### BRANO FORNITO
►
Sono intervenuti il vescovo mons. Gianni Ambrosio, l’avv. Corrado Sforza Fogliani, presidente del Comitato esecutivo della Banca di Piacenza, l’autrice Lucia Romiti.
Ha condotto l’incontro don Davide Maloberti, direttore de “Il Nuovo Giornale”.
L’estemporanea testimonianza di mons. Domenico Ponzini che, in missione a Gropparello subito dopo la guerra, ha avuto modo di raccogliere le voci dei parrocchiani di Obolo di don Borea, ha lasciato vivissime impressioni nell’assemblea già emotivamente scossa dalle rievocazioni della vita del sacerdote, così magistralmente e passionalmente descritta da Lucia Romiti, e dell’ingiusto infamante processo conclusosi con la condanna, su cui ha relazionato l’avvocato Sforza Fogliani.
Ingiusto perché il tribunale militare non era abilitato allo scopo, perché non furono sentiti testimoni a difesa, perché le calunniose accuse mai furono dimostrate, perché la condanna era già scritta.
◄
### COMPITO ASSEGNATO A
Nel brano sull'incontro dedicato a don Borea, chi ha condotto l'incontro?
Le righe di dati che vengono dopo non hanno alcun legame con il brano.

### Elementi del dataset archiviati
►
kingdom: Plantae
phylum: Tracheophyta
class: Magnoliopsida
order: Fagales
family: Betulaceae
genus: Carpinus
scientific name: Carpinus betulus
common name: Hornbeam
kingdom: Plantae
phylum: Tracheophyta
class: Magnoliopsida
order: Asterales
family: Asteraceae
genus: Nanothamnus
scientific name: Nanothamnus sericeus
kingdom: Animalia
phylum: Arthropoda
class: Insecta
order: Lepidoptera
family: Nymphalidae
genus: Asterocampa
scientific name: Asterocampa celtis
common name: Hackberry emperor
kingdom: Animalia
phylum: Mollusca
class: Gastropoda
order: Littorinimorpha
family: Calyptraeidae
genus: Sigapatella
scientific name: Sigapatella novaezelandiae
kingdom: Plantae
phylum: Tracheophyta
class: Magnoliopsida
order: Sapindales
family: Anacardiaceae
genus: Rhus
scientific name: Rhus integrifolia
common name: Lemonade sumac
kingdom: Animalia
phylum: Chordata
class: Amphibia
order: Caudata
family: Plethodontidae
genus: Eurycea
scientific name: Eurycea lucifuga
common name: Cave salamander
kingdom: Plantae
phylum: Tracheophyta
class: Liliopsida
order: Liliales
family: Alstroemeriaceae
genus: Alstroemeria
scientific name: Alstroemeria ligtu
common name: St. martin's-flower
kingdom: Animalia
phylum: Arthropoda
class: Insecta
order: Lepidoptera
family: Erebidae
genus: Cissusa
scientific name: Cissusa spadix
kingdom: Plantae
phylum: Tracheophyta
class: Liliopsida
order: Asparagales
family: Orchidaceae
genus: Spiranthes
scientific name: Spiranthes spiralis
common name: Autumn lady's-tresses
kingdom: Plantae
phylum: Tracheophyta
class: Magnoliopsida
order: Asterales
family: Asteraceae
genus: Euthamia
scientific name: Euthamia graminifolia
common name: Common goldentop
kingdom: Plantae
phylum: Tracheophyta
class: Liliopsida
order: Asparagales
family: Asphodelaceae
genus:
◄
### COMPITO ASSEGNATO B
Aggiorna le righe di dati riportate sopra: parti dalla riga che contiene "genus: Spiranthes" e arriva fino all'ultima riga dei dati, includendo entrambe. In queste righe metti "nome comune" al posto di "common name" e lascia tutto il resto com'è.

### RISPOSTA CORRETTA A
Don Davide Maloberti, direttore de “Il Nuovo Giornale”.

### RISPOSTA CORRETTA B
genus: Spiranthes
scientific name: Spiranthes spiralis
nome comune: Autumn lady's-tresses
kingdom: Plantae
phylum: Tracheophyta
class: Magnoliopsida
order: Asterales
family: Asteraceae
genus: Euthamia
scientific name: Euthamia graminifolia
nome comune: Common goldentop
kingdom: Plantae
phylum: Tracheophyta
class: Liliopsida
order: Asparagales
family: Asphodelaceae
genus:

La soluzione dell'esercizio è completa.